#### PASSAGE
The president added that he has “directed our Navy to identify and interdict any ship in international waters that has paid tolls to Iran.”
“No one who pays illegal tolls will have safe passage across the high seas,” he said in a post on his Truth Social platform.
Trump also said the US was prepared to finish off Iran at the “appropriate time”, stressing that Tehran’s nuclear ambitions were at the heart of its inability to end the war.
The face-to-face talks ended earlier on Sunday after 9pm, leaving a fragile two-week ceasefire in doubt.
US officials said the negotiations failed because of what they described as Iran’s refusal to give up on the path to a nuclear weapon, while Iranian officials blamed the US for the failure of the talks without specifying the sticking points.
Neither side has indicated what will happen after the 14-day ceasefire ends on April 22. Pakistani mediators have urged all parties to uphold this. Both said their positions were clear and blamed the other side, underscoring how little the gap had narrowed during the talks.
########
Copy the news passage about the failed US–Iran talks word for word, in full.
#### EXERCISE DATA
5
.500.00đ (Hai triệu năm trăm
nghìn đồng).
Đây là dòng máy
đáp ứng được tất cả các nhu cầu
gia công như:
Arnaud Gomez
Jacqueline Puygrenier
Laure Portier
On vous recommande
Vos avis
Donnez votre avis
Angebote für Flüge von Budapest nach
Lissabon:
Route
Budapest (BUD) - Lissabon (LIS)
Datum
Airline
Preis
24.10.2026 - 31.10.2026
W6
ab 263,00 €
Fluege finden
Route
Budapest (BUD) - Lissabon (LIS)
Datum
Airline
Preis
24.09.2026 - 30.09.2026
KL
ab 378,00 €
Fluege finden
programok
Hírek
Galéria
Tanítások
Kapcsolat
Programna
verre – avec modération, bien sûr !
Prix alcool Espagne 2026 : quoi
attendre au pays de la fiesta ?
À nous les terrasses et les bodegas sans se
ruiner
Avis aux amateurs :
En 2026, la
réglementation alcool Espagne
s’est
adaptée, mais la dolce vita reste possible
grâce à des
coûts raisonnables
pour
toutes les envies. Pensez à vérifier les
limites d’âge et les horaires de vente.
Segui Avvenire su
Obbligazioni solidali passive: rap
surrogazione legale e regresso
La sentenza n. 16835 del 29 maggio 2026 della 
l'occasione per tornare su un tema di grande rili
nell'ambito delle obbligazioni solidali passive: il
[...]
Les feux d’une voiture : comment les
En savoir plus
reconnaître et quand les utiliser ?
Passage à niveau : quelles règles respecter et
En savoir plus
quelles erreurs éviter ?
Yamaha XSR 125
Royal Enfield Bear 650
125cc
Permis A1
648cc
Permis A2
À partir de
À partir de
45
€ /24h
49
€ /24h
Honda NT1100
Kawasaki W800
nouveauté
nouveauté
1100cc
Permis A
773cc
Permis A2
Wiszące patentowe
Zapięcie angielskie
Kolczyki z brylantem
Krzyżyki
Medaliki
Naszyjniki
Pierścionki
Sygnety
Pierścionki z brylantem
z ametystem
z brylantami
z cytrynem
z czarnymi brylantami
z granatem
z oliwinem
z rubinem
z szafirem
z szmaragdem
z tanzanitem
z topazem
########
[REPLY TO THE TASK]
The president added that he has “directed our Navy to identify and interdict any ship in international waters that has paid tolls to Iran.”
“No one who pays illegal tolls will have safe passage across the high seas,” he said in a post on his Truth Social platform.
Trump also said the US was prepared to finish off Iran at the “appropriate time”, stressing that Tehran’s nuclear ambitions were at the heart of its inability to end the war.
The face-to-face talks ended earlier on Sunday after 9pm, leaving a fragile two-week ceasefire in doubt.
US officials said the negotiations failed because of what they described as Iran’s refusal to give up on the path to a nuclear weapon, while Iranian officials blamed the US for the failure of the talks without specifying the sticking points.
Neither side has indicated what will happen after the 14-day ceasefire ends on April 22. Pakistani mediators have urged all parties to uphold this. Both said their positions were clear and blamed the other side, underscoring how little the gap had narrowed during the talks.